I’m so excited to share the results of my inexpensive foyer makeover for the One Room Challenge, completed just six (actually five) short weeks (gasp)! 

YAY! A few weeks back – six to be exact – I shared my plans to make-over my foyer for my third One Room ChallengeAlthough I get a big fat fail on updating you on the progress of said make-over, I hope you’ll forgive me when you’ve seen what I’ve accomplished. For all the pretty pictures, keep scrolling for major Before & After action!


Let’s start at the beginning. My foyer, while not horrendous, felt incomplete and didn’t compliment and flow into the adjoining rooms. The area didn’t reflect our style.
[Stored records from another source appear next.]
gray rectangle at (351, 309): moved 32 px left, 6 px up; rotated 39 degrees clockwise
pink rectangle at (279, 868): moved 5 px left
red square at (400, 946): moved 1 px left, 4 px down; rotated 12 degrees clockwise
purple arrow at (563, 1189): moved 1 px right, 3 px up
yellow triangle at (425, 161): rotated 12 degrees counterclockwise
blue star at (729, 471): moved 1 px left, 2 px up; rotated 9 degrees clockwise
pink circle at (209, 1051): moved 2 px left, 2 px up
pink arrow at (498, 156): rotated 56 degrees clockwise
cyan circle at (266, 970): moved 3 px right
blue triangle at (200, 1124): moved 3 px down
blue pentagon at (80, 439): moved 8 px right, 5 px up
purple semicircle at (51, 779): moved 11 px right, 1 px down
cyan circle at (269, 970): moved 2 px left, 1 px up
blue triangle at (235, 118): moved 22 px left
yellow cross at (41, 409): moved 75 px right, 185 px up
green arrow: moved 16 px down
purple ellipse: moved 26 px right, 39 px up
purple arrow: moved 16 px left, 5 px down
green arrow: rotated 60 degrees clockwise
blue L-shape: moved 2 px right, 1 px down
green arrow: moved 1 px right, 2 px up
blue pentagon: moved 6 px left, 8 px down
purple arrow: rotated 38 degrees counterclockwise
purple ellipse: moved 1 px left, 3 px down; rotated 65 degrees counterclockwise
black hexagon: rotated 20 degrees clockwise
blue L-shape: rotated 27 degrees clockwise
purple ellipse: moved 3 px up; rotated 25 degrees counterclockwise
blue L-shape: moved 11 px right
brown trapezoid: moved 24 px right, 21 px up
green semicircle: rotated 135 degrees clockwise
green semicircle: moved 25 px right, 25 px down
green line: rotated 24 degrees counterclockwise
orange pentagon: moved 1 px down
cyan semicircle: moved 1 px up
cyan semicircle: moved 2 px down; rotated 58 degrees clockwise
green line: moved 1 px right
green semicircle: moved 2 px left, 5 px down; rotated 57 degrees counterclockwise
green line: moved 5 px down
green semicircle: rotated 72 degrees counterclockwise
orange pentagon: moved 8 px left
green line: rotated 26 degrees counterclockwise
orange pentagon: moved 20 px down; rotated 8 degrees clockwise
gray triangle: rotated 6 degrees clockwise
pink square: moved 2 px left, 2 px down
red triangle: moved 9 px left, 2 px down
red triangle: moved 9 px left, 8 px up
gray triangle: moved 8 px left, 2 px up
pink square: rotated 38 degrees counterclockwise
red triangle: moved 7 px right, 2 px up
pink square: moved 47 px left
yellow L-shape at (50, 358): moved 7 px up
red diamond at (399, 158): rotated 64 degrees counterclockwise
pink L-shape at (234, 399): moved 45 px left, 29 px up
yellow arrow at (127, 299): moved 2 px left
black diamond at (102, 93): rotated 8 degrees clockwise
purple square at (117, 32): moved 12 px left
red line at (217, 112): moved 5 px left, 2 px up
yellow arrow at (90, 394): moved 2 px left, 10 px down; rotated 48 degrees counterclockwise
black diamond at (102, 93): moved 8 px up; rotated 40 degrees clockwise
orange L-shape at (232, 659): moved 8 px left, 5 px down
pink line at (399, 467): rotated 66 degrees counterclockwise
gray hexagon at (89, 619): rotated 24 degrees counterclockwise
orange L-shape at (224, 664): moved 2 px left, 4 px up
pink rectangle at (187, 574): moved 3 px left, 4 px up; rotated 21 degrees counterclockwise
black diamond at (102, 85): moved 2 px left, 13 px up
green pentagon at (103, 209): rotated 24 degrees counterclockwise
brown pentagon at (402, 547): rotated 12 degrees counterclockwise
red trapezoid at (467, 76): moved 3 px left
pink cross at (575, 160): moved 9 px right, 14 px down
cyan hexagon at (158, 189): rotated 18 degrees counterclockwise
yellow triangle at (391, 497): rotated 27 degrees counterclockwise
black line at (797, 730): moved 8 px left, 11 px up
More than anything it had carpeted stairs – I hate carpet on the stairs!


As you can tell, we’ve made a few changes. 🙂

MUCH NEEDED STAIRCASE MAKE-OVER// We removed the carpet from the stairs, during which I spent a lot of time wishing I’d vacuumed more often #gross. After a whole lot of filling and sanding on the stair treads, we painted and stenciled the entire area. During that process, it seemed like a good idea to continue the board and batten already in the foyer up to the wall of the staircase as well. That had not been in the initial plan, but it made sense.

LIGHT FIXTURE// The light fixture WAS terrible. I found a way-out-of-my-budget gorgeous light fixture at Anthropologie but then found a fabulous tutorial on making my own version. I’ll be sharing how I made the light in the next few weeks.

DIY FLOATING CONSOLE TABLE AND OTTOMANS // With only enough space for a console table in the front entrance, there wasn’t any for seating. To get around this, we decided on a DIY floating console table that would allow for ottomans underneath. Look for an upcoming tutorial on how I made the console table out of an inexpensive chest of drawers!

PET STATION// We needed a pet station to store leashes and business-bags. Luckily, the new and larger floating table allowed for both storing our pet leashes and business-bags, as well as the necessary hat and glove storage.

MODERN ECLECTIC ACCENTS // I found a few accents at Target, with the once-black mirror getting a quick paint job.

RUG // I went through more than one rug during this project. An awkward space, the entry way in my home, requires a 4’x6′ rug that I found hard to find. I settled on this wide-striped rug, also found at Target, in a 5’x8′ and customized it to my space. I’ll be sharing a tutorial on how to customize a rug in another post. The indoor/outdoor carpet ensures it will hold up to the steady traffic and will be easy to keep clean.

PAINTED DOOR // The added bold blue to the door completed the project!

THE DESIGN INFLUENCE // The foyer is flanked by four – yes, four – other rooms,  all that have received more of our love and attention.

The office and living room are both ongoing projects that are slowly evolving to the look and feel we strive for. We recently updated the powder room, and of course, made-over the Dining room/playroom during my first One Room Challenge. Every room has elements of my favorite style – a mostly neutral palette with a mostly traditional vibe, but with a side of the eclectic and whimsy. Don’t forget the mandatory splashes of bold color and pattern!

And now.. the foyer is in perfect balance with them all!

One more time!



I couldn’t be more thrilled with the results! a HUGE Thank you to Linda for organizing the One Room Challenge. The One Room Challenge is a LOT of hard work, but it’s also ridiculously fun for me.  I’m so grateful to be able to do what I love and to be able to share it all with you.  It’s pretty much my favorite.